奏は涅音として毎日2~3人のお客さんと会っていた。目的はそろそろ達成出来そうな感じだが、今後の活動のためにもう少し続けようと思っていた。

ラブジョイはセラピスト同士で集まることはほとんどなく、そのため知り合いもほとんどいなかった。他のセラピストからは謎の人物のように見られていたが、奏にはそれがちょうど良かった。仲良くなって楽しくなってしまい、この世界で働く目的から外れてしまうことが嫌だったのだ。それはつまり自分の夢を遠ざけてしまうことになるのだ。

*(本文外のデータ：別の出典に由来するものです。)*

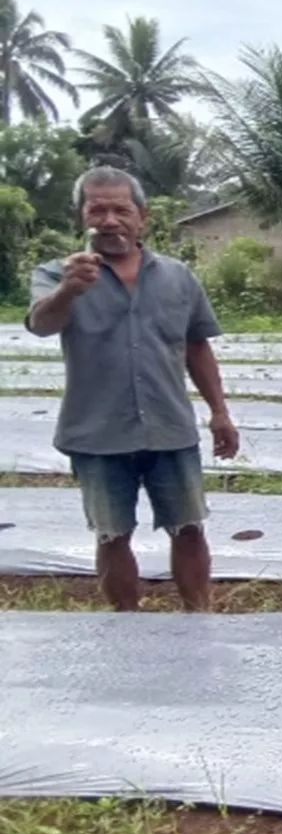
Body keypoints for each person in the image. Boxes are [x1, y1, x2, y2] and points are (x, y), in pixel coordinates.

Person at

一度だけどうしても断ることが出来ずにイベントに参加したことがあるのだが、参加したお客さんの視線が痛すぎて途中で帰ってしまった。あのルックスがあればそれは仕方のないことだが、奏は必要以上にこの世界で知られたいとは思っていなかったのだ。

そんな写メ日記とXをたまに更新するだけの謎多きトップセラピストが涅音だった。

オーナーとのLINEを終えると奏は祥子のことを考えていた。また会いたい気持ちで胸がいっぱいになってしまう。ただその言葉が営業になってしまうのはとても残酷なことだった。

だからやり取りしていてもなかなかその言葉を伝えることが出来ない。

気持ちのやり場がない奏は、ギターを手にして伝えたくても伝えられない切ない思いをメロディにしていった。祥子との夜を思い浮かべながら、もう一度触れたいと願いながら。

明け方、このもどかしい思いを音にした曲が出来上がった。そして祥子の人生を思い浮かべながら歌詞も書いた。

奏はその曲に「恋愛時計」というタイトルをつけた。